Oleh: Putra Jaya Raya Saragih
Ketua PMKRI Cabang Pematangsiantar Santo Fransiskus dari Assisi Peiode 2017-2018
Salam ....
Pro Ecclesia et Patria
Aku teringat akan peristiwa tempo
lalu yang saya baca dari buku sejarah. 89 Tahun yang silam, para pemuda
berkumpul di Batavia (Jakarta).
Atas dasar tujuan bersama yakni
mengusir kolonial, memperjuangkan kemerdekaan Bangsa Indonesia. Mereka (Pemuda)
mengikrarkan Sumpah Pemuda. Hari itu mereka bersumpah BERTUMPAH DARAH SATU SATU, TANAH AIR INDONESIA. BERBANGSA SATU,
BANGSA INDONESIA. MENJUNJUNG BAHASA PERSATUAN, BAHASA INDONESIA.
Sekian tahun lamanya sumpah itu
masih dikobarkan sampai sekarang. Sumpah itu adalah simbol kekuatan dan
persatuan Pemuda. Sejarah telah
membuktikan atas kekuatannya. Mulai dari memperjuangkan kemerdekaan Indonesia,
meruntuhkan orde lama (peristiwa ‘66), hingga meruntuhkan pemerintahan otoriter
yang membungkam demokrasi (peristiwa ‘98) sebagai tanda dimulainya Era
Reformasi.
Hari ini kita bebas bersuara,
bebas berekspresi, bebas berkarya tapi sayang kebebasan itu jadi kebabalasan.
Terkhusus untuk Pemuda/Mahasiawa,
mereka telah banyak terhanyut oleh modernisasi Global. Mereka telah lupa atas
tugas dan tanggung jawabnya sebagai kaum Muda, generasi penerus bangsa,
katanya.

[Data yang Dikumpulkan]

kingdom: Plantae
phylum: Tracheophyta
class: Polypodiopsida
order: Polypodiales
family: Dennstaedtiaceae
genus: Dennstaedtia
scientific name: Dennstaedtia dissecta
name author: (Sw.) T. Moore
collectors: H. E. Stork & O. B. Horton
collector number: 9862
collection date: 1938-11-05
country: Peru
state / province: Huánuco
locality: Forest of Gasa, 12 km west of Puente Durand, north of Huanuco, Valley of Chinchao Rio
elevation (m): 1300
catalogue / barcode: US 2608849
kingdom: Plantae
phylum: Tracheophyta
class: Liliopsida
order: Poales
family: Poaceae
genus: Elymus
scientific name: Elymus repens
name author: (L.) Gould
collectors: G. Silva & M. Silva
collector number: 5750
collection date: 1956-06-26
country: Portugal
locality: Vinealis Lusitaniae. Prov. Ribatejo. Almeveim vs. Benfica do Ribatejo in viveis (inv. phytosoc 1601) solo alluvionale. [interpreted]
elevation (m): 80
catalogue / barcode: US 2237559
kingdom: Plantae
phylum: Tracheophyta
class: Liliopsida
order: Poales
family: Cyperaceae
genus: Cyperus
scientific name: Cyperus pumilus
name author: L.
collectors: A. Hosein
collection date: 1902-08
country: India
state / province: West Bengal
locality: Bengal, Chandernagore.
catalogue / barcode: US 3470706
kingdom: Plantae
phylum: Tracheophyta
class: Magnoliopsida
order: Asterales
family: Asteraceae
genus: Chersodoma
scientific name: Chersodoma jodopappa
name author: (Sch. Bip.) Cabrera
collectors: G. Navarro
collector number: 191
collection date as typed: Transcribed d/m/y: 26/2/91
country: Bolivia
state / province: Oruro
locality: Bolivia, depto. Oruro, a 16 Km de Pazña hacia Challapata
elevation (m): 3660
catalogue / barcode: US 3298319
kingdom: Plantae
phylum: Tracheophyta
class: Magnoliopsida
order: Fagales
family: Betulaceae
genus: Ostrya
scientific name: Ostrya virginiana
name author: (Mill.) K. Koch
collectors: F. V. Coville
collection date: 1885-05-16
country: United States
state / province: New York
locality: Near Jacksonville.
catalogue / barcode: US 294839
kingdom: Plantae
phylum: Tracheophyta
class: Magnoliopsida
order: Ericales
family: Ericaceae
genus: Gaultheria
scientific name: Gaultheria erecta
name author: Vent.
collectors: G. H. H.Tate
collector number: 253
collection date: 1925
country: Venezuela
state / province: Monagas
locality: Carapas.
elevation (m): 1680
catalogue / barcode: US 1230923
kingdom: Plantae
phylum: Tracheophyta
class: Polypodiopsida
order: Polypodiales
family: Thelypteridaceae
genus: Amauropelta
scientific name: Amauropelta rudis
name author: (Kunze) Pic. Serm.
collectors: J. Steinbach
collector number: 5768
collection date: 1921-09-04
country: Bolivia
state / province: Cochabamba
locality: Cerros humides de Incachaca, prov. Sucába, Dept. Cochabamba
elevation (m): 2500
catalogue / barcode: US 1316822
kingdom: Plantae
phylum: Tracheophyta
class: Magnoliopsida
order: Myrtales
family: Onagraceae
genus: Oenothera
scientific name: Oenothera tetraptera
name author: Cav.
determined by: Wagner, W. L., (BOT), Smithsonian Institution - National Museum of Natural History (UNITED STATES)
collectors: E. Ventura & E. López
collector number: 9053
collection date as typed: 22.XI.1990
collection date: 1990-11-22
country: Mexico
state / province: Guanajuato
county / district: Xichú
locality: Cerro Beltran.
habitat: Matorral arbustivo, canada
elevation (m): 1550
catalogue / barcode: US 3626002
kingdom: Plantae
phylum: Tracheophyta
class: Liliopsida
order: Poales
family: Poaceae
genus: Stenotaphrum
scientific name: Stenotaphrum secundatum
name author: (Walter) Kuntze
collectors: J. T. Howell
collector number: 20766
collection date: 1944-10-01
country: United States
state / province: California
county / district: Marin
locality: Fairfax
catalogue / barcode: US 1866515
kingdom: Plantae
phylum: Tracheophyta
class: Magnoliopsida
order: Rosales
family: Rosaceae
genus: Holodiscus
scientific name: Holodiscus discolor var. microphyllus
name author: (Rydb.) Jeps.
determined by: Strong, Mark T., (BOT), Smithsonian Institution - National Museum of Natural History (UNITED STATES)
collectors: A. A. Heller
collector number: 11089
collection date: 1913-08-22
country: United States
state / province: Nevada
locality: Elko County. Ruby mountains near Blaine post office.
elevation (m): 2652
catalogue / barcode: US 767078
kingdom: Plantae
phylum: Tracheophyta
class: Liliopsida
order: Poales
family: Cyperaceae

__Yang Perlu Dikerjakan__:
**A.** Salin kata demi kata bagian tulisan tentang Sumpah Pemuda dari "Oleh: Putra Jaya" sampai "Indonesia. Mereka (Pemuda)".
**B.** Menurut tulisan tentang Sumpah Pemuda, di kota mana para pemuda berkumpul?
**C.** Tolong lanjutkan tulisan tentang Sumpah Pemuda, mulai setelah kalimat terakhirnya.

__Jawaban yang Diharapkan__:
**A.**
Oleh: Putra Jaya Raya Saragih
Ketua PMKRI Cabang Pematangsiantar Santo Fransiskus dari Assisi Peiode 2017-2018
Salam ....
Pro Ecclesia et Patria
Aku teringat akan peristiwa tempo
lalu yang saya baca dari buku sejarah. 89 Tahun yang silam, para pemuda
berkumpul di Batavia (Jakarta).
Atas dasar tujuan bersama yakni
mengusir kolonial, memperjuangkan kemerdekaan Bangsa Indonesia. Mereka (Pemuda)

**B.** Di Batavia (Jakarta).

**C.**
Pemuda/mahasiswa sudah banyak
hanyut, terjebak dengan euforia kekuatan yang dulu. Para pemuda/mahasiswa sudah
lupa dengan budaya diskusi. Lebih suka gosip dari pada mengkaji permasalahan
bangsa ini secara serius. Seolah diskusi adalah pekerjaan terberat, apa yang
salah?
Katanya Kaum intlektual (mahasiswa)
tetapi tidak mampu membaca dengan baik, mudah terpengaruh dengan hoaks,
seolah-olah tidak bisa lagi membedakan
apakah itu hoaks atau fakta, entahlah karna lebih suka dan percaya sama hoaks.
Katanya kaum intelektual tetapi
malas membaca buku yang tebal. Lebih suka baca tulisan pendek yang banyak
tersebar di medsos. Lebih memilih sampah (hoaks)/artikel yang banyak bertaburan di media sosial daripada
baca buku atau media cetak yg telah memiliki hak paten. Entahlah mereka lebih
suka sama barang murah meriah.
Katanya kaum intelelektual tapi
tak mau menuliskan gagasan, ide atau
karyanya. Mereka jauh lebih senang mengetikkan kalimat pendeknya media sosial,
tebar pesona dll.
Tapi menurutku pemuda saat ini
bukannya tidak mampu diskusi, menulis, dan berkarya untuk kemajuan bangsa ini.
Tapi MALAS, malas diskusi, malas
membaca, malas menulis, malas berkarya, sehingga banyak yang melupakan proses. Proses
pembangunan karakter jadi terpotong, sehingga yang terlahir adalah karakter
instan, hura-hura, hedon, lupa akan nilai-niai kemanusiaan, nilai moral dan
lain sebagainya.
Hari ini (ketika tulisan ini
ditulis), seluruh rakyat Indonesia terkhusus para Pemuda/mahasiswa memeringati
hari Sumpah Pemuda. Mereka dengan lantang mengucapkan sumpah pemuda, tapi tidak menghayati pesan dan nilai-nilai
dari sumpah itu.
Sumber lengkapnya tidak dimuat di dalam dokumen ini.